The frivolous fifth season

© Thomas Kölsch

Some look forward to it with eager anticipation, others merely shake their heads in despair: ‘Karneval, Fastelovend, Fasenacht or Fasching’ [Carnival] divides opinions in Germany and often leads to confusion – especially among international visitors. Totally normal people don costumes, sing peculiar songs and engage in eccentric ceremonies that involve some very strange rituals. The pronounced nature of this behaviour is highly dependent on the region. And the prominent religion. The so-called ‘fifth season’ only became fashionable over the last 30 years in the areas sooner rooted in a Protestant ethic – there the frivolous activities previously met with a more dismissive attitude. Citizens in large parts of the Rhineland, in Swabia and in wide areas of Hesse that are dominated by Catholicism have already for centuries been indulging in a few days of festivities just before the beginning of Lent. Entire cities mutate into a sort of state of exception when the ‘Jecken’ [revellers] symbolically assume power and the streets are full of people in costumes for whom celebration is the top priority. Yet regional variations do exist – we provide an overview below.

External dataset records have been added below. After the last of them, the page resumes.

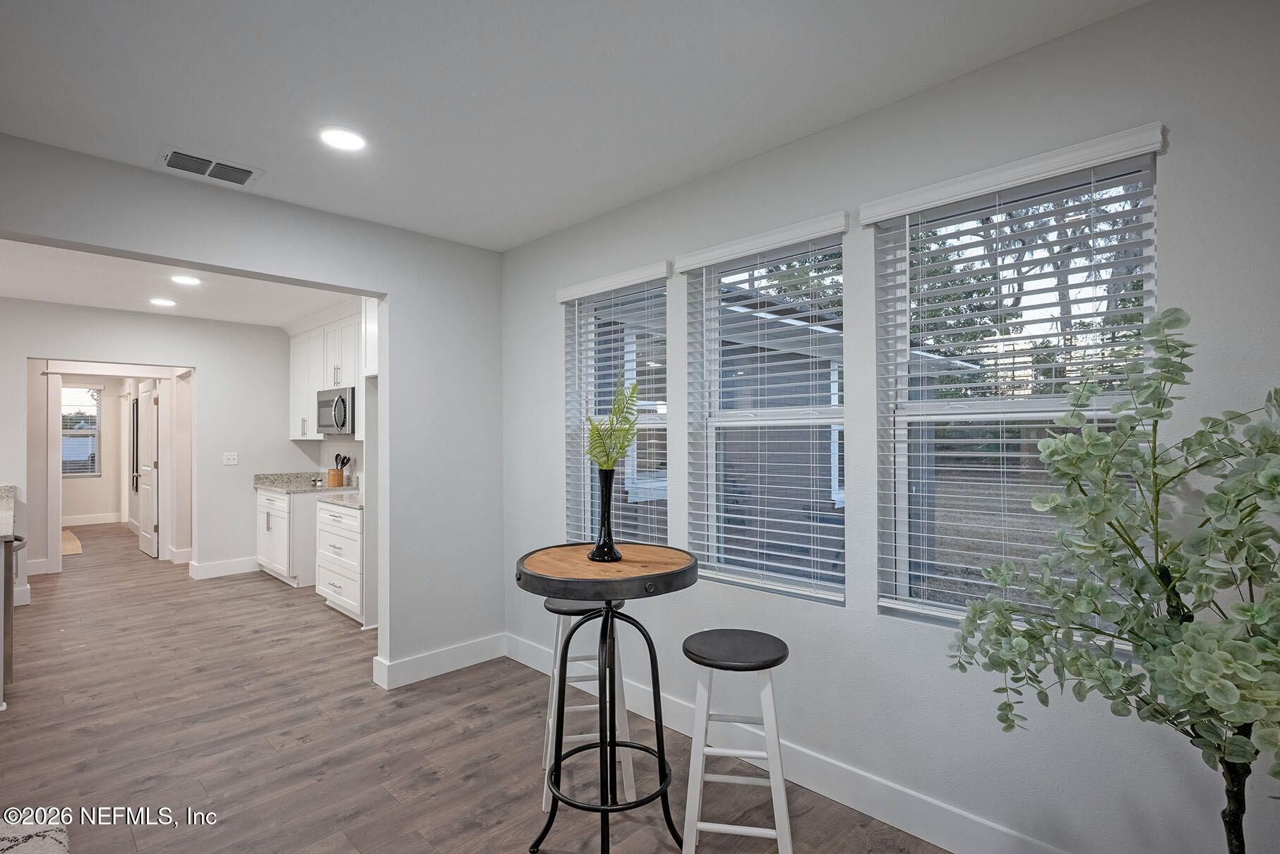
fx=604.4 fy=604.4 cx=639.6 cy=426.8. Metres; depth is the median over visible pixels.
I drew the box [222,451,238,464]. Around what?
light switch
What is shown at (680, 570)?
bar table
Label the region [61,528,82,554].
rug
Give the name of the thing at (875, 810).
baseboard
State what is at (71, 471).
far window
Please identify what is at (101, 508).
far room wall
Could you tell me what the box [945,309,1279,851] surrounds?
artificial tree
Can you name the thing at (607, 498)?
black vase
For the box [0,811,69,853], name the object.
rug
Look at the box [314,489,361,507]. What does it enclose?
countertop
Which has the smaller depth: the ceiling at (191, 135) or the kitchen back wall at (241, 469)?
the ceiling at (191, 135)
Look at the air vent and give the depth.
2.65 m
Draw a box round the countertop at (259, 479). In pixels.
[251,471,353,493]
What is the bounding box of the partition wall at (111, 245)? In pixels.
[0,130,504,690]
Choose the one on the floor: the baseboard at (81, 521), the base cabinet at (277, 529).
the base cabinet at (277, 529)
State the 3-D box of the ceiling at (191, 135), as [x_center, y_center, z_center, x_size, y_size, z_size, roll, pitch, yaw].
[-0.485,-1.223,1.018,4.963,0.112,3.863,-1,-1,44]
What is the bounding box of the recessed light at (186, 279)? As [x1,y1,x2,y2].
[170,273,201,285]
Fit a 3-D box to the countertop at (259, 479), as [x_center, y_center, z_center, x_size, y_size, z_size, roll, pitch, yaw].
[-3.351,0.548,6.068,0.957,0.141,0.696,-1,-1,44]
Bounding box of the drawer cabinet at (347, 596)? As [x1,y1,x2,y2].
[312,498,365,622]
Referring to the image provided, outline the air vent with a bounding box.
[158,147,262,187]
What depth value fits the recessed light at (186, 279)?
4.47 m
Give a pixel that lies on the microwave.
(321, 402)
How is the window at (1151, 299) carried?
in the right wall at (1170, 167)
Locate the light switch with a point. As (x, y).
(229, 461)
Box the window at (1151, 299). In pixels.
[874,135,1159,632]
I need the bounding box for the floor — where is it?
[0,520,950,853]
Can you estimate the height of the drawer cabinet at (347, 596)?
0.883 m
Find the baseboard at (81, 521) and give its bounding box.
[61,511,123,525]
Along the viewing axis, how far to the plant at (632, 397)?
2.08 m
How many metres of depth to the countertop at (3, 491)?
3.53 m
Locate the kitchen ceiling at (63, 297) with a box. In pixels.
[0,238,352,327]
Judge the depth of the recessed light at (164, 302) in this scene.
5.12 m
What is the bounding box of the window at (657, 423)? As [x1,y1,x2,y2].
[560,268,668,545]
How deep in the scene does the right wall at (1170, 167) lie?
2.03 m
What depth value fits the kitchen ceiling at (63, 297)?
4.75 m
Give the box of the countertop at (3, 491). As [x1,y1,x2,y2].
[0,484,16,540]
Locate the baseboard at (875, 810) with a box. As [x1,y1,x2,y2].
[501,631,1070,851]
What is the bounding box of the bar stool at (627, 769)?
[539,593,634,807]
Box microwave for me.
[314,386,355,433]
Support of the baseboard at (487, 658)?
attached to the partition wall at (111, 245)
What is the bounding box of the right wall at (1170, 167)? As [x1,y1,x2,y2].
[494,0,1279,851]
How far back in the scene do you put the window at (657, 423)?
3.33 m
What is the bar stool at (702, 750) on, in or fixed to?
on the floor
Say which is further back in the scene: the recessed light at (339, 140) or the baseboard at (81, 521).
the baseboard at (81, 521)
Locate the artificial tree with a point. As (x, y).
(1123, 573)
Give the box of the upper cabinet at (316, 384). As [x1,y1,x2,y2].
[287,302,367,441]
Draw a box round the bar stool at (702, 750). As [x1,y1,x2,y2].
[679,628,794,853]
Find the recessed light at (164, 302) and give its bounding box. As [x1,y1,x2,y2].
[148,296,177,306]
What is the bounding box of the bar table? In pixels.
[516,542,696,853]
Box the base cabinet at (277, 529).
[256,486,319,587]
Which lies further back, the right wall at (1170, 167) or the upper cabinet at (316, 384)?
the upper cabinet at (316, 384)
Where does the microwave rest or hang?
attached to the upper cabinet at (316, 384)
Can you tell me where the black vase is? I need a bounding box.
[588,466,621,562]
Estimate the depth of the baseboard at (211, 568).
6.12 m
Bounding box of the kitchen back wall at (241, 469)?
[2,300,315,591]
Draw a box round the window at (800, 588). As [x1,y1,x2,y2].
[681,219,845,599]
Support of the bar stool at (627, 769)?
on the floor
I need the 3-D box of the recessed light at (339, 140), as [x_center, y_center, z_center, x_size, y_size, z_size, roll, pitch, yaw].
[-1.187,-1.150,2.418,0.192,0.009,0.191,-1,-1,44]
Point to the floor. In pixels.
(366, 712)
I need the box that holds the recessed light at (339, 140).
[318,125,367,152]
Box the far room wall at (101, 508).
[62,377,125,523]
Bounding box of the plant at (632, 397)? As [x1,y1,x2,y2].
[585,375,640,469]
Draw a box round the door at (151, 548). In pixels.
[134,378,160,556]
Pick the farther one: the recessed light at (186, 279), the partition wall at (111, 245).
the recessed light at (186, 279)
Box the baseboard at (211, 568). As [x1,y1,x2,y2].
[186,555,260,579]
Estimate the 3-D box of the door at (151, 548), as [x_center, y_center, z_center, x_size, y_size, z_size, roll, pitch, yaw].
[-5.948,0.499,7.295,0.795,2.008,0.109,-1,-1,44]
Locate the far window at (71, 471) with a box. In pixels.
[60,384,101,476]
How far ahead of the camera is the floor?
2.78 m
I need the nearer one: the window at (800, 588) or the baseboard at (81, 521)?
the window at (800, 588)
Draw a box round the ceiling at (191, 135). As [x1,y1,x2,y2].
[0,0,1150,250]
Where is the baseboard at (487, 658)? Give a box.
[371,632,506,690]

Historical roots and ancient influences

The roots of Carnival in all its forms stretch back to ancient times; including festivities to celebrate Dionysus, the Greek god of wine, and Saturn, the Roman god of agriculture. The associated festivities involved copious eating and drinking, those in power became the butt of scorn, and social differences were temporarily suspended – elements that still prevail today. They then mingled with Celtic and Nordic rituals that sought to chase winter away and banish darkness and evil spirits; the latter can still be observed in the Swabian-Alemannic ‘Fastnacht’ that is celebrated in south-west Germany. Devils and witches often play a key role in these celebrations.

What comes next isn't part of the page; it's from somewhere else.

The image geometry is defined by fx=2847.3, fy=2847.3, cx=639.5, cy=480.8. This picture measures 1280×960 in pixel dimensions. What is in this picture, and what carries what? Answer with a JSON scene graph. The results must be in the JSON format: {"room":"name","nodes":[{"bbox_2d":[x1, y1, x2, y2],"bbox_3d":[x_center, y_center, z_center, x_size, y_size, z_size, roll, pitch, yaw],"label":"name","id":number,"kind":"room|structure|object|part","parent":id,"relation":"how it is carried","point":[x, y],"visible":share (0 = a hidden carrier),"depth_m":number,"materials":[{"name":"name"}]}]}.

Tradition encounters modernity: costumes and masks

The handmade costumes worn by the active Carnival revellers and the elaborately embellished wooden masks, which are often passed down through generations, sooner reveal similarities to the Carnival in Venice than to the folkloric ‘Karneval’ in the Rhineland. They are deeply rooted in tradition, more primeval and at the same time darker than the uniforms of the various guards that seem to be prominent in Cologne, Bonn and Düsseldorf. In addition to the previously mentioned devils and witches, the other characters include fools, animal forms and so-called ‘savages’. The first ‘Fastnacht’ events and ‘Narrentreffen’ [meetings of fools], which can sometimes attract thousands of fools to gather, take place from 6 January onwards; things really heat up on the Thursday before Ash Wednesday and then end on that day.

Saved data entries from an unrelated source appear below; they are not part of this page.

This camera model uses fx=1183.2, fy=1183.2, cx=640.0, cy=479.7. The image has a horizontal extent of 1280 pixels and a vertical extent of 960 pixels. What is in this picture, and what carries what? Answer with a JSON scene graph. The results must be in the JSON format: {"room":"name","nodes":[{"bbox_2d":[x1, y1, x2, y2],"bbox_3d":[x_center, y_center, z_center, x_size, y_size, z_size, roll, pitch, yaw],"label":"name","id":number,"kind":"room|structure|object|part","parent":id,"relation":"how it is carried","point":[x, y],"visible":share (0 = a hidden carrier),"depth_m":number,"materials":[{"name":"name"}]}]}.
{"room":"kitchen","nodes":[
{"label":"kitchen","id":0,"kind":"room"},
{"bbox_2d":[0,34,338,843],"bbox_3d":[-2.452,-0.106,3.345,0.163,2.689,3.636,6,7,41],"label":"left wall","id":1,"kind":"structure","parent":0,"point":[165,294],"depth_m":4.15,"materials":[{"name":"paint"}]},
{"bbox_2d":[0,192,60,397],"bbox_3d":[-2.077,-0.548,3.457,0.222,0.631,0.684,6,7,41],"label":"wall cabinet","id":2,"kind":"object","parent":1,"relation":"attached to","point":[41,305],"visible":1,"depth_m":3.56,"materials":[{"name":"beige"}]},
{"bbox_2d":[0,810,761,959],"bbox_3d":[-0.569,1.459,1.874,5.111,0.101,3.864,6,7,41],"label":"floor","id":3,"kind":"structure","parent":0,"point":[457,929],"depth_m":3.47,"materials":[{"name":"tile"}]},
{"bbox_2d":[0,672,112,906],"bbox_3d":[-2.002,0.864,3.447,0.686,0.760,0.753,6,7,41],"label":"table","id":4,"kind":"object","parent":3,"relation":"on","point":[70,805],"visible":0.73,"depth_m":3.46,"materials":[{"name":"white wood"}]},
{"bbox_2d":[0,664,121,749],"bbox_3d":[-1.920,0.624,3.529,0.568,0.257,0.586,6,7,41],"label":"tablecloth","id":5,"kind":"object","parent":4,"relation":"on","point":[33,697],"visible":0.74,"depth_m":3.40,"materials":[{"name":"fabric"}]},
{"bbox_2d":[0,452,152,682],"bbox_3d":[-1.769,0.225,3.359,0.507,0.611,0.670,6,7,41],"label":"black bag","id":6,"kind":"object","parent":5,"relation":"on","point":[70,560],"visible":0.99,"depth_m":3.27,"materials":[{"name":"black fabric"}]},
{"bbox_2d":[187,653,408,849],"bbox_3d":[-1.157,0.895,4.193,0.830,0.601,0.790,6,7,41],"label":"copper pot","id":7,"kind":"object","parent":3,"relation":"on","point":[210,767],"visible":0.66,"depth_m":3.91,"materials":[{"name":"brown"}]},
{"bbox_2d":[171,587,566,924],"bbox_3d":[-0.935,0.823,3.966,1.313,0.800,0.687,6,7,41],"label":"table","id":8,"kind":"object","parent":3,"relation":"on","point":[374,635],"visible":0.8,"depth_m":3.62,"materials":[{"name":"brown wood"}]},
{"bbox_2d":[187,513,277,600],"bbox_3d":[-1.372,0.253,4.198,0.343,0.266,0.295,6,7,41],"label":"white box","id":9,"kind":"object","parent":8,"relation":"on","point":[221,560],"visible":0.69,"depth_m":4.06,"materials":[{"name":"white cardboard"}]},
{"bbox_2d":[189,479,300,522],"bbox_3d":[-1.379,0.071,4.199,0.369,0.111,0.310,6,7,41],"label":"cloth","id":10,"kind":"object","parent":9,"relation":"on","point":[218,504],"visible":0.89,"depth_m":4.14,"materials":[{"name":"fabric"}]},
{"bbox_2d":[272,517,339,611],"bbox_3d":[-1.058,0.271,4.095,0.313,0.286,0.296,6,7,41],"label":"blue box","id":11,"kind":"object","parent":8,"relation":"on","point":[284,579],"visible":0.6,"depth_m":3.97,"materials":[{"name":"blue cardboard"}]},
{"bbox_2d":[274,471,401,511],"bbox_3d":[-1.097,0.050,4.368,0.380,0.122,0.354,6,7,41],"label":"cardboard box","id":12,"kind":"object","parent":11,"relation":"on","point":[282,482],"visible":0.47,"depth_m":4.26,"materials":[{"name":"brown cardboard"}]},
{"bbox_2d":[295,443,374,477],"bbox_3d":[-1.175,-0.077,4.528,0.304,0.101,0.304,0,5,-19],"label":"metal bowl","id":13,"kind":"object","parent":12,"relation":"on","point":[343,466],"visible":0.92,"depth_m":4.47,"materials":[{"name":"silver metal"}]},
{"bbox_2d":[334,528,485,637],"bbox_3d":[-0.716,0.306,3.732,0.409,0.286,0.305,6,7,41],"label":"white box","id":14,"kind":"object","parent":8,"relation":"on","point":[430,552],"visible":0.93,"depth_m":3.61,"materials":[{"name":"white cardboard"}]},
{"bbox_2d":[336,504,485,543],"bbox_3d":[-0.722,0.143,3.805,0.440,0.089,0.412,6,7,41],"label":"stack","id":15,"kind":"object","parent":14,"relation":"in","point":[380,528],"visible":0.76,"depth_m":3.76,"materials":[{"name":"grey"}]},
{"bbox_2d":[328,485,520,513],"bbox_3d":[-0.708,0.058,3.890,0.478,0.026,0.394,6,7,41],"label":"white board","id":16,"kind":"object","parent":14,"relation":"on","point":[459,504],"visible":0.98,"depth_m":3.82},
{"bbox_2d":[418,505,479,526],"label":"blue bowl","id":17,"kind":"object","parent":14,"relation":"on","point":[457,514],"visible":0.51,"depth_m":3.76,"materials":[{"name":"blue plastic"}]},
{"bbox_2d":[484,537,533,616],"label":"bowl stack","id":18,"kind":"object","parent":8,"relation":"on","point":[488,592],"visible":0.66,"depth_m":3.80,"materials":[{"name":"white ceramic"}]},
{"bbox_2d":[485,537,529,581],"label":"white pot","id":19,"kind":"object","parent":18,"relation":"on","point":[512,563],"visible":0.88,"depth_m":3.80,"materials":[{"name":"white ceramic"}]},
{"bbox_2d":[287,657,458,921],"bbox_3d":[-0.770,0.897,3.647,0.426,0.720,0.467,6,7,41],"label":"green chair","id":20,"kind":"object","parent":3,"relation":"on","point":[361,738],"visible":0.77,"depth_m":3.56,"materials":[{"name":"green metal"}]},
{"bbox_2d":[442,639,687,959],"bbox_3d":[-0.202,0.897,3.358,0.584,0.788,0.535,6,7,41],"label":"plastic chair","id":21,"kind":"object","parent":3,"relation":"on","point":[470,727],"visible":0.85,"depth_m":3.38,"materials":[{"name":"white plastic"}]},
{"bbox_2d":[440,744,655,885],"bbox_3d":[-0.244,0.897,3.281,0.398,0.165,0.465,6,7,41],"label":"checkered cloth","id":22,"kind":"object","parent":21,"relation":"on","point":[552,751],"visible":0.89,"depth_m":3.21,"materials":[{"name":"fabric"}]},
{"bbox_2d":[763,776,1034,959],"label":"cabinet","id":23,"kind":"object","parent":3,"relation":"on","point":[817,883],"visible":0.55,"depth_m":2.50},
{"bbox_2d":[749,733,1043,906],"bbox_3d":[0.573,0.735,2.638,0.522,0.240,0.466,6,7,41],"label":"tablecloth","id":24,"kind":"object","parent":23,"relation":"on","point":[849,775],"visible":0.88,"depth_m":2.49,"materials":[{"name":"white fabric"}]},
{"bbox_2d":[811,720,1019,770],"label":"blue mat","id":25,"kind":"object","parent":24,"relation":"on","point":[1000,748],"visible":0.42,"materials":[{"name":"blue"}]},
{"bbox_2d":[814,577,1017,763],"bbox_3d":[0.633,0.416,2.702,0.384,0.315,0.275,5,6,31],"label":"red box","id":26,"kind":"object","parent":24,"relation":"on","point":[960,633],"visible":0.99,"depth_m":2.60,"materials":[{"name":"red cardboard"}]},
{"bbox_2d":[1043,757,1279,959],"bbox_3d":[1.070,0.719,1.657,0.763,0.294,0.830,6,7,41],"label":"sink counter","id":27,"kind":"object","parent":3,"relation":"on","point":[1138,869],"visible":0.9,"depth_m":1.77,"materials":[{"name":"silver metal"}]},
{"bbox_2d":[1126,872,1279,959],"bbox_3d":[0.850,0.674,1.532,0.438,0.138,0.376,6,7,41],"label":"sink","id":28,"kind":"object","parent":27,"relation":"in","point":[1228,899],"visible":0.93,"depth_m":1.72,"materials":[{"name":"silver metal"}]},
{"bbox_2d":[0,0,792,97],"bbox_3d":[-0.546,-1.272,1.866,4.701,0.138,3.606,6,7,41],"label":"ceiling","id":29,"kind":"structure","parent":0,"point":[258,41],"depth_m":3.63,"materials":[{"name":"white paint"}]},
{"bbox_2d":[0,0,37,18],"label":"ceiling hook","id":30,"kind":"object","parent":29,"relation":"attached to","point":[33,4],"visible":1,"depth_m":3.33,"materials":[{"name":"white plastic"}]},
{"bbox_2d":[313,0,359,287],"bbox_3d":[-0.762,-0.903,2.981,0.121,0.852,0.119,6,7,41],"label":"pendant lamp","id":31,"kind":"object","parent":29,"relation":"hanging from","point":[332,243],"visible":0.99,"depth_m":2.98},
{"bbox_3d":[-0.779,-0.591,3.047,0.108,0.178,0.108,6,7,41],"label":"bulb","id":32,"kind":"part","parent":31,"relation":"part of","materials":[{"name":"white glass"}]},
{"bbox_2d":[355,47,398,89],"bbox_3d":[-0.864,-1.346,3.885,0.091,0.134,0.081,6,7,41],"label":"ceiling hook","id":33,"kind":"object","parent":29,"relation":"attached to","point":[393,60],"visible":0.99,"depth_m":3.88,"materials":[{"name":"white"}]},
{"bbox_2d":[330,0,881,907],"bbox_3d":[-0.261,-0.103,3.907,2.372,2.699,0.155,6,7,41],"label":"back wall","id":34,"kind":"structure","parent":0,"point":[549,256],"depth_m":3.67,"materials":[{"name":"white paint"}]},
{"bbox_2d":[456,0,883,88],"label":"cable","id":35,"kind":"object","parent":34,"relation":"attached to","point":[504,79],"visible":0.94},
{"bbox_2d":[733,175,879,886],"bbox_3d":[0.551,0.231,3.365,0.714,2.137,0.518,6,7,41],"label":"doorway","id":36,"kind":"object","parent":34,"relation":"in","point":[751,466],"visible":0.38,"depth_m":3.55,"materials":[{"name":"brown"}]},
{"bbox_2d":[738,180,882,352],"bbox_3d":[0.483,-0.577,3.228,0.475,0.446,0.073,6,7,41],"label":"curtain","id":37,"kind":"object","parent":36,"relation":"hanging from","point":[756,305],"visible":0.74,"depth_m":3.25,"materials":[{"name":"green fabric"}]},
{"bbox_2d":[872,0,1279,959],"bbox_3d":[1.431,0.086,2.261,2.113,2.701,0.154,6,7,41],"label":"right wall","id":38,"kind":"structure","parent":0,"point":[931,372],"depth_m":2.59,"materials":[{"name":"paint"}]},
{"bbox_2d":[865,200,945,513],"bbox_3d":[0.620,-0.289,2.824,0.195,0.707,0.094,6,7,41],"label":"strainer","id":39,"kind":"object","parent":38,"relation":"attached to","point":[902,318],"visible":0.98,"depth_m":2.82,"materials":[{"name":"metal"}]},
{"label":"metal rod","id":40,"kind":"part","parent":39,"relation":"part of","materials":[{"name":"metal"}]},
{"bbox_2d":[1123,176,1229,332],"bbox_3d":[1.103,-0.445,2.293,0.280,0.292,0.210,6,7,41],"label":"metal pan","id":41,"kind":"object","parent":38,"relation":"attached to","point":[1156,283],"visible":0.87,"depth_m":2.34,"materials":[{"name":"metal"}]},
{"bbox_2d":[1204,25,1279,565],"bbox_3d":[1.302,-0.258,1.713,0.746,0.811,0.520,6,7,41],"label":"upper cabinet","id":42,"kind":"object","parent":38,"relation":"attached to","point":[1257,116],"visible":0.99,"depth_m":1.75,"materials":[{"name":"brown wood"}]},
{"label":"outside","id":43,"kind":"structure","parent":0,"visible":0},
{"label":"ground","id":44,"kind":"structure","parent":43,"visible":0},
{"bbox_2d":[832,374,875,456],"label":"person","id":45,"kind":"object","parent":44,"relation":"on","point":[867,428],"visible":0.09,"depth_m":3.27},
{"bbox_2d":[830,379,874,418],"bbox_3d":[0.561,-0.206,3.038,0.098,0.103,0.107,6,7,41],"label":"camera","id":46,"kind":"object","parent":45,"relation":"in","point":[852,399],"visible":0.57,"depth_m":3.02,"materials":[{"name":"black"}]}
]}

‘Weiberfastnacht’ [Women’s Carnival]: a special day in the Carnival calendar

The Thursday before Ash Wednesday is also an important date in the fools’ calendar in the Rhineland, albeit there are otherwise virtually no further parallels between ‘Fastnacht’ and ‘Karneval’. ‘Weiberfastnacht’ is the name for the day when women may cut off men's ties and symbolically storm the town halls with impunity, so it officially marks the start of the street carnival and forms the climax of the fifth season.

While the numerous Carnival associations are already from 11 November onwards arranging numerous events for different target groups (children's, women's, men’s and senior citizen’s sessions) and looking forward to visiting one another, it’s between ‘Weiberfastnacht’ and Carnival Monday that the revellers take to the streets.

‘Kamelle’ [sweets] and costumes: the highlights of the street carnival

This is when the Carnival processions take place – from the less prominent processions in individual neighbourhoods to major events like Cologne’s ‘Rosenmontagszug’ [Rose Monday Parade] extending to a length of eight Kilometres with some 10,000 active participants and up to a million (likewise bedecked) onlookers along the route. They expect to see colourful and creative costumes and themed floats that satirise and parody social events – and of course also the ‘Kamelle’: sweets that are thrown into the crowd by the paraders on foot and those on the carnival floats, and which the children in particular stridently demand.

In addition to Cologne, it is Bonn, Aachen and Düsseldorf (as well as Mainz that is not otherwise seen as part of the Rhineland) that are considered to be strongholds of the Rhineland’s Carnival. Carnival ultimately ends on the eve of Ash Wednesday. Until the next 11 November.